* _Exercise details_
Rewrite the items below, replacing every instance of "UAE" with "Emirates" and leaving all other text unchanged.

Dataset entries
****

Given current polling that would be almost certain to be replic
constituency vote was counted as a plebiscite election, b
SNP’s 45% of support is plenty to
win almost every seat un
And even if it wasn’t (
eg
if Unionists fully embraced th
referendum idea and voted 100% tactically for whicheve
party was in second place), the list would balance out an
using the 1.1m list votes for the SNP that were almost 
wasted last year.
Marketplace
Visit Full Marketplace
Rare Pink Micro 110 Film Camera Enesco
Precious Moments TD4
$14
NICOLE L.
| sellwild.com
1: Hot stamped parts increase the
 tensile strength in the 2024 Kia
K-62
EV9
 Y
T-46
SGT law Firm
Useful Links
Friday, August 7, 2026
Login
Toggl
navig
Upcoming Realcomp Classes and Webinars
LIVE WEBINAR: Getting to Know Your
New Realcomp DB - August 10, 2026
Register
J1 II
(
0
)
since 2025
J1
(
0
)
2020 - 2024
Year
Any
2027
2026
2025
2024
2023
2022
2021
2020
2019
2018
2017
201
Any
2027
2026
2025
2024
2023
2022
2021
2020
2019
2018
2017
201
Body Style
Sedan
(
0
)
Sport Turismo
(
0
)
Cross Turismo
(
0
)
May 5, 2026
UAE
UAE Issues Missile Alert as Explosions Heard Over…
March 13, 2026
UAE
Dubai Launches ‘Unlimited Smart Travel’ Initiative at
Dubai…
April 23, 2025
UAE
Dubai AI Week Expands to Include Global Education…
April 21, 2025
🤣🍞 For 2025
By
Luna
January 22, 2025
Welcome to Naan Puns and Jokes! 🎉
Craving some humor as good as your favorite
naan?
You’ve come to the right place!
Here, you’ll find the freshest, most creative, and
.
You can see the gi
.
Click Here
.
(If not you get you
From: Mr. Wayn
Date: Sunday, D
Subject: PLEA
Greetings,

****

* _Solution_
Given current polling that would be almost certain to be replic
constituency vote was counted as a plebiscite election, b
SNP’s 45% of support is plenty to
win almost every seat un
And even if it wasn’t (
eg
if Unionists fully embraced th
referendum idea and voted 100% tactically for whicheve
party was in second place), the list would balance out an
using the 1.1m list votes for the SNP that were almost 
wasted last year.
Marketplace
Visit Full Marketplace
Rare Pink Micro 110 Film Camera Enesco
Precious Moments TD4
$14
NICOLE L.
| sellwild.com
1: Hot stamped parts increase the
 tensile strength in the 2024 Kia
K-62
EV9
 Y
T-46
SGT law Firm
Useful Links
Friday, August 7, 2026
Login
Toggl
navig
Upcoming Realcomp Classes and Webinars
LIVE WEBINAR: Getting to Know Your
New Realcomp DB - August 10, 2026
Register
J1 II
(
0
)
since 2025
J1
(
0
)
2020 - 2024
Year
Any
2027
2026
2025
2024
2023
2022
2021
2020
2019
2018
2017
201
Any
2027
2026
2025
2024
2023
2022
2021
2020
2019
2018
2017
201
Body Style
Sedan
(
0
)
Sport Turismo
(
0
)
Cross Turismo
(
0
)
May 5, 2026
Emirates
Emirates Issues Missile Alert as Explosions Heard Over…
March 13, 2026
Emirates
Dubai Launches ‘Unlimited Smart Travel’ Initiative at
Dubai…
April 23, 2025
Emirates
Dubai AI Week Expands to Include Global Education…
April 21, 2025
🤣🍞 For 2025
By
Luna
January 22, 2025
Welcome to Naan Puns and Jokes! 🎉
Craving some humor as good as your favorite
naan?
You’ve come to the right place!
Here, you’ll find the freshest, most creative, and
.
You can see the gi
.
Click Here
.
(If not you get you
From: Mr. Wayn
Date: Sunday, D
Subject: PLEA
Greetings,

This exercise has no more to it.